CAN anyone imagine in today’s scenario that a tehsil clerk was jailed for two years for taking a bribe of Rs 20? It is true and happened in Himachal Pradesh 48 years ago.

Petty crime, swift punishment


Chiranjit Parmar

CAN anyone imagine in today’s  scenario that a tehsil clerk was jailed for two years for taking a bribe of Rs 20? It is true and happened in Himachal Pradesh 48 years ago.

In 1969, I was posted as Horticulture Development Officer at Dharamsala.  One day, while I was at Kangra in connection with some official work, I got a message from SK Alok, SDM Kangra, asking me to come to his residence. He told me that he was going to conduct a raid and wanted me to be a shadow witness. PS Kumar, a young IPS officer posted as DSP Kangra, was also present. Alok was also a young IAS officer and it was probably his first posting. 

A tehsil clerk was asking for bribe and a trap was being laid to catch him red-handed. It was a legal requirement for such traps to have a shadow witness. Alok prepared the requisite legal papers needed before conducting such raids. He then took two currency notes of Rs 10 each and signed them.  One of the notes was given to the person from whom the clerk was demanding money.  The plan was that this person would go to the clerk, hand him the signed notes and give us a signal. 

Things worked perfectly as per plan.  Alok, accompanied by Kumar and me, immediately went to the clerk and asked him if he had accepted money, which he denied. The clerk was then searched and the signed notes were recovered from his pocket. All this happened in a jiffy and the clerk was ordered to be arrested. 

It was my first experience of this kind. Before that, I had only read about such incidents. I was a bit puzzled. I asked Alok what would happen now.  He said only the district and sessions judge, Kangra district, would decide the matter. The accused clerk was handcuffed and sent to the police lock-up right away.

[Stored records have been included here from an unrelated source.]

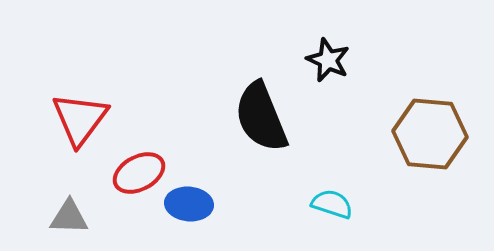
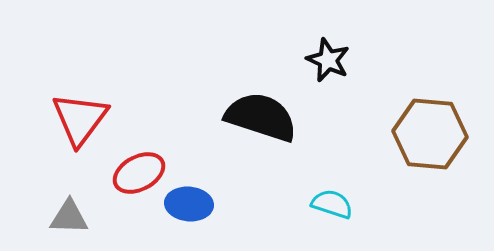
black semicircle: rotated 130 degrees clockwise
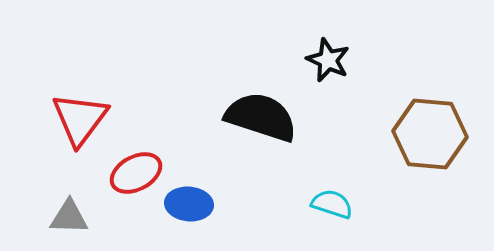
red ellipse: moved 3 px left
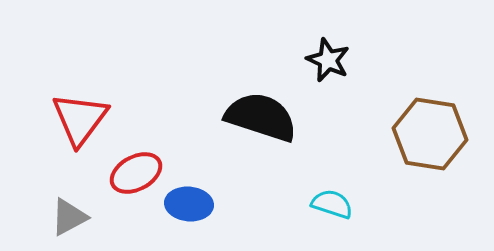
brown hexagon: rotated 4 degrees clockwise
gray triangle: rotated 30 degrees counterclockwise
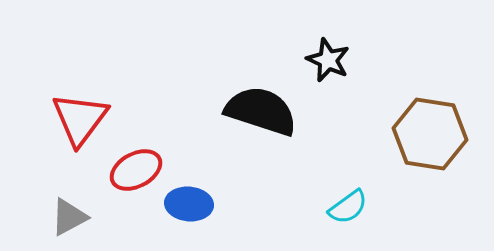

The clerk was tried at the Dharamsala Sessions Court and the judge sentenced him to two years of rigorous imprisonment. The case was decided in one-and-a-half years. The clerk had filed an appeal in the next higher court, which too was rejected. He spent the next two years in jail for taking a mere Rs 20 as bribe. 

It seems unbelievable, and impossible too, in today’s India, where persons accused of taking crores of rupees as bribe are outside jail on bail and a petty tehsil clerk had to serve a jail term for a small sum, that too within two years of committing the offence.

If this were to happen in India — with zero-tolerance to corruption — it would be the real beginning of acche din. Sadly, I do not think such acche din will ever come in this country. I would be happy to be proved  wrong.